ErrorInfo is required because it further identifies an error. With only approximately twenty available values for Status.status, it is difficult to disambiguate one error from another across an entire API Service.

Also, error messages often contain dynamic segments that express variable information, so there needs to be machine-readable component of every error response that enables clients to use such information programmatically.

Including LocalizedMessage

LocalizedMessage was selected as the location to present alternate error messages. While LocalizedMessage may use a locale specified in the request, a service may provide a LocalizedMessage even without a user-specified locale, typically to provide a better error message in situations where Status.message cannot be changed. Where the locale is not specified by the user, it should be en-US (US English).

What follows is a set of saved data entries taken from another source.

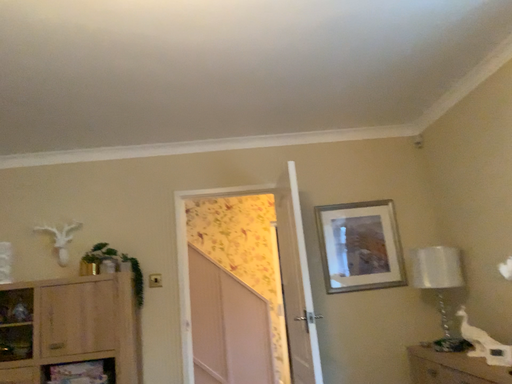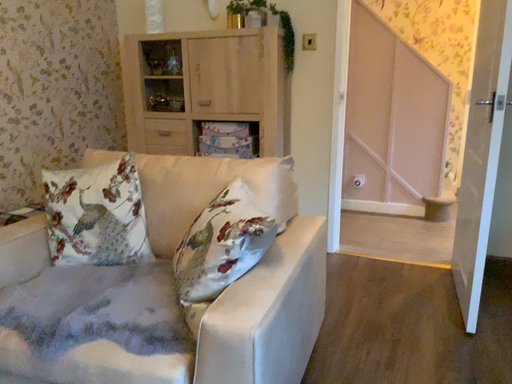
Question: Which way did the camera rotate in the video?

Choices:
 (A) rotated upward
 (B) rotated downward

Answer: (B)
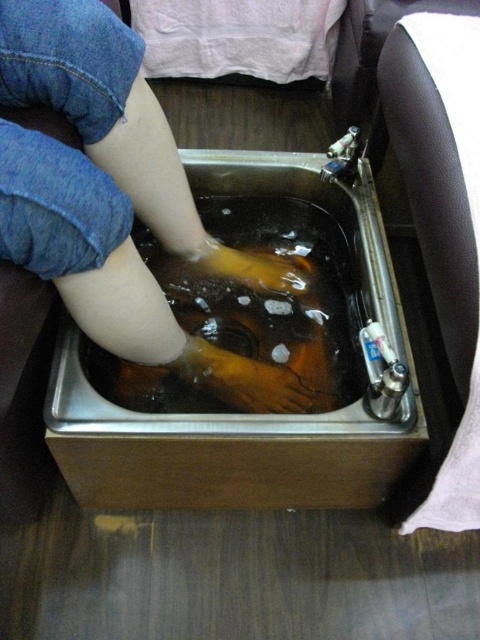
Question: Which is farther from the stainless steel sink at center?

Choices:
 (A) smooth skin hand at center
 (B) yellow rubber glove at center

Answer: (B)

Question: Considering the real-world distances, which object is farthest from the smooth skin hand at center?

Choices:
 (A) yellow rubber glove at center
 (B) stainless steel sink at center

Answer: (A)

Question: Which of these objects is positioned closest to the stainless steel sink at center?

Choices:
 (A) smooth skin hand at center
 (B) yellow rubber glove at center

Answer: (A)

Question: Is stainless steel sink at center below smooth skin hand at center?

Choices:
 (A) yes
 (B) no

Answer: (B)

Question: Is smooth skin hand at center further to camera compared to yellow rubber glove at center?

Choices:
 (A) no
 (B) yes

Answer: (A)

Question: Can you confirm if stainless steel sink at center is thinner than smooth skin hand at center?

Choices:
 (A) yes
 (B) no

Answer: (B)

A service may include LocalizedMessage even when the same message is provided in Status.message and when localization into a user-specified locale is not supported. Reasons for this include:

  • An intention to support user-specified localization in the near future, allowing clients to consistently use LocalizedMessage and not change their error-reporting code when the functionality is introduced.
  • Consistency across all RPCs within a service: if some RPCs include LocalizedMessage and some only use Status.message for error messages, clients have to be aware of which RPCs will do what, or implement a fall-back mechanism. Providing LocalizedMessage on all RPCs allows simple and consistent client code to be written.

Updating Status.message

If a client has ever observed an error with Status.message populated (which it always will be) but without ErrorInfo, the developer of that client may well have had to resort to parsing Status.message in order to find out information beyond just what Status.code conveys. That information may be found by matching specific text (e.g. "Connection closed with unknown cause") or by parsing the message to find out metadata values (e.g. a region with insufficient resources). At that point, Status.message is implicitly part of the API contract, so must not be updated - that would be a breaking change. This is one reason for introducing LocalizedMessage into the Status.details.

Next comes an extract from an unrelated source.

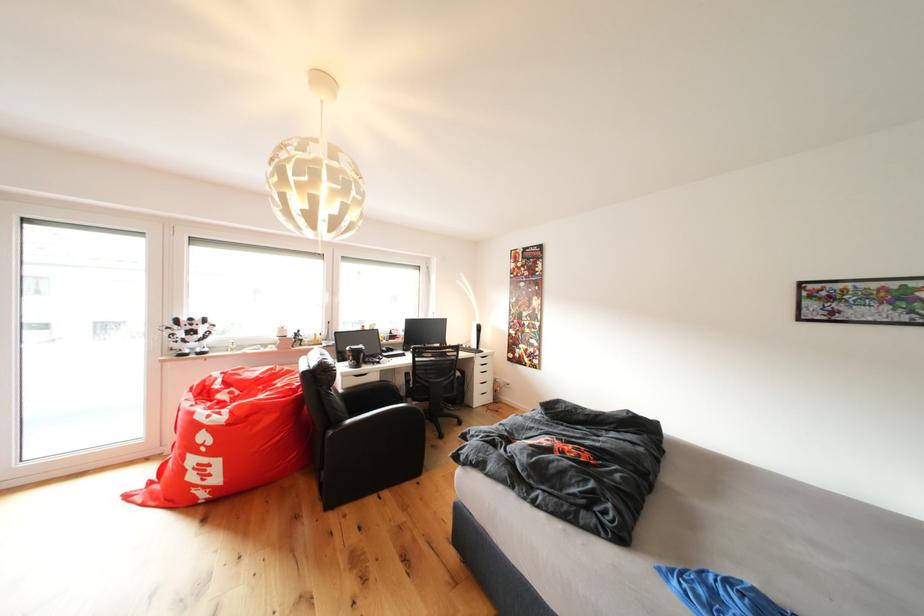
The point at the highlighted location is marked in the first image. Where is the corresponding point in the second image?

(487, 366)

RPCs which have always included ErrorInfo are in a better position: the contract is then more about the stability of ErrorInfo for any given error. The reason and domain need to be consistent over time, and the metadata provided for any given (reason,domain) can only be expanded. It's still possible that clients could be parsing Status.message instead of using ErrorInfo, but they will always have had a more robust option available to them.

Further reading

  • For which error codes to retry, see AIP-194.
  • For how to retry errors in client libraries, see AIP-4221.

Changelog

  • 2024-10-18: Rewrite/restructure for clarity.
  • 2024-01-10: Incorporate guidance for writing effective messages.
  • 2023-05-17: Change the recommended language for Status.message to be the service's native language rather than English.
  • 2023-05-17: Specify requirements for changing error messages.
  • 2023-05-10: Require ErrorInfo for all error responses.
  • 2023-05-04: Require uniqueness by message type for error details.
  • 2022-11-04: Added guidance around PERMISSION_DENIED errors previously found in other AIPs.
  • 2022-08-12: Reworded/Simplified intro to add clarity to the intent.
  • 2020-01-22: Added a reference to the ErrorInfo message.
  • 2019-10-14: Added guidance restricting error message mutability to if there is a machine-readable identifier present.
  • 2019-09-23: Added guidance about error message strings being able to change.